Ich wünsche Euch einen schönen dritten Advent.

Vielen Dank, lieber Max L.

Ich freue mich seit Wochen hier wirklich sehr über einen sehr eifrigen Leser meines Blogs. Max L. liest sich seit dieser Zeit unermüdlich durch meinen Blog und mein Geschreibsel, so daß sich doch tatsächlich seit meinem Beitrag über meine Statistik vom 04. November diesen Jahres noch mal erheblich was an meiner Statistik für 2024 getan hat.

Ich habe seit diesem Beitrag vom 04.11. tatsächlich 1000 Aufrufe mehr, knapp 200 Besucher mehr, gute 300 Likes mehr und 35 Kommentare mehr „eingeheimst- davon ganz viele Likes von Max L.

Haut meine Statistik drastisch nach vorne 🙂 und von daher lieber Max L ein ganz herzliches Danke schön für deine Besuche auf meinem Blog.

Wollte ich zu Anfang der Woche gleich mal vermelden – eine richtig „wilde“ Woche liegt hinter mir – Dienstag ins Heimatstädchen, Mittwoch Diamantene Hochzeit meiner Eltern mit feierlichem Akt in einer Kapelle und richtig toller Familienzusammenkunft und leckerem Essen am Abend.
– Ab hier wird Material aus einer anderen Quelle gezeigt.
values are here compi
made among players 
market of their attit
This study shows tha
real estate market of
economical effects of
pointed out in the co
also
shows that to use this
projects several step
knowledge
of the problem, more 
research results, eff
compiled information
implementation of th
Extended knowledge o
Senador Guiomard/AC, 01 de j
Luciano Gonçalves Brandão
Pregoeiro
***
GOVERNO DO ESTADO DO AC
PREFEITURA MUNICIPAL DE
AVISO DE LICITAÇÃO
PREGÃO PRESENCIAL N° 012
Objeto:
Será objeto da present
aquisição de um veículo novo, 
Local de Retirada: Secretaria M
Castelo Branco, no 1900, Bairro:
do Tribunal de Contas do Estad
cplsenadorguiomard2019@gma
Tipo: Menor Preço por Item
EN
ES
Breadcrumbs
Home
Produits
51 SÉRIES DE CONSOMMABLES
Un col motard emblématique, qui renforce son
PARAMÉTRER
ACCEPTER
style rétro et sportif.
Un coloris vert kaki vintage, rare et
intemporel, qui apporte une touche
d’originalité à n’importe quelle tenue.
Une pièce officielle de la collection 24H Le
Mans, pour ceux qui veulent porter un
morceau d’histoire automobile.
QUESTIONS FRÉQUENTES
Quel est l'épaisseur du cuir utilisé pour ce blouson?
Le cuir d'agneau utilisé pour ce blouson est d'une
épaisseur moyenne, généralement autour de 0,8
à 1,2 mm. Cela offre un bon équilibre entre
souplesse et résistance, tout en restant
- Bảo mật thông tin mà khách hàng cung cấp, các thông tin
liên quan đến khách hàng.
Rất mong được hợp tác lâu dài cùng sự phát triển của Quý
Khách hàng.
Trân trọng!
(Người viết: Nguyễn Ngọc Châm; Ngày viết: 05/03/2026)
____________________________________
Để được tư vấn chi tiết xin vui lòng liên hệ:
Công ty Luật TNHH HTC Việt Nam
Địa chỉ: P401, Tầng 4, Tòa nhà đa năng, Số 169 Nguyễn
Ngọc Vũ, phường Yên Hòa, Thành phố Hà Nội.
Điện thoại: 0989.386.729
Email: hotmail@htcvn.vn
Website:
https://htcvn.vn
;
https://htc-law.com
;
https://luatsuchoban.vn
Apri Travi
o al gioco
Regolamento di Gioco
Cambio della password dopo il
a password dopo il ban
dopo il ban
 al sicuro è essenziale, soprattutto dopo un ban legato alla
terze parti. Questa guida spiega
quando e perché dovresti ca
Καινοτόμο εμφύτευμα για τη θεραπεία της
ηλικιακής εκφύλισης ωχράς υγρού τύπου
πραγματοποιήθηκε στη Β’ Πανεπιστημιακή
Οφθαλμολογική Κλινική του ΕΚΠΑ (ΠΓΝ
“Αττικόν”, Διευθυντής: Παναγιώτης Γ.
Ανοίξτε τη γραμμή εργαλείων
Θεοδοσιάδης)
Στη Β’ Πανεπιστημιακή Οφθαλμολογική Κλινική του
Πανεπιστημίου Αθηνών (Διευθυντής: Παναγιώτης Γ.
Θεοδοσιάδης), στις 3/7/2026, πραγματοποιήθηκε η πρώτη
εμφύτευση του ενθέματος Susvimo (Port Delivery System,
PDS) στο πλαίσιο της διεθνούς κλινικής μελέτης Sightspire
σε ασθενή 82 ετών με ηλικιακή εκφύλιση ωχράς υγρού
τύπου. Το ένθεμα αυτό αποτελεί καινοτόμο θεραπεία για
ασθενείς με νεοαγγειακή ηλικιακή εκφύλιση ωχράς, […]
Donnerstag zurück nach München mit einem meiner Lieblingsmenschen im Auto, Donnerstag nachmittag bis Donnerstag Abend Fotografieren einer Loungeparty, Freitag Ankunft der beiden Lieblingstanten und abends in der Olympiahalle die Night of the Proms – seit mittlerweile 26 Jahren aus meinem Leben nicht mehr wegzudenken. Samstag Christkindlesmarkt mit den Lieblingsbesuchern, Sonntag gemütlich und am Abend lecker beim Asiaten und heute Aufbruchstimmung des Besuches und ich bin beim Ordnung machen, Betten abziehen und Wäsche machen, Staubsaugen und was man sonst noch so tut, wenn der Besuch wieder abreist.

Heute fotografiere ich noch einen „privaten“ Christkindlesmarkt von einem meiner Kunden und dann hab ich die ganze Woche außer Freitag nix auf dem Programm….den normale Alltagswahnsinn vor Weihnachten zähle ich mal nicht dazu.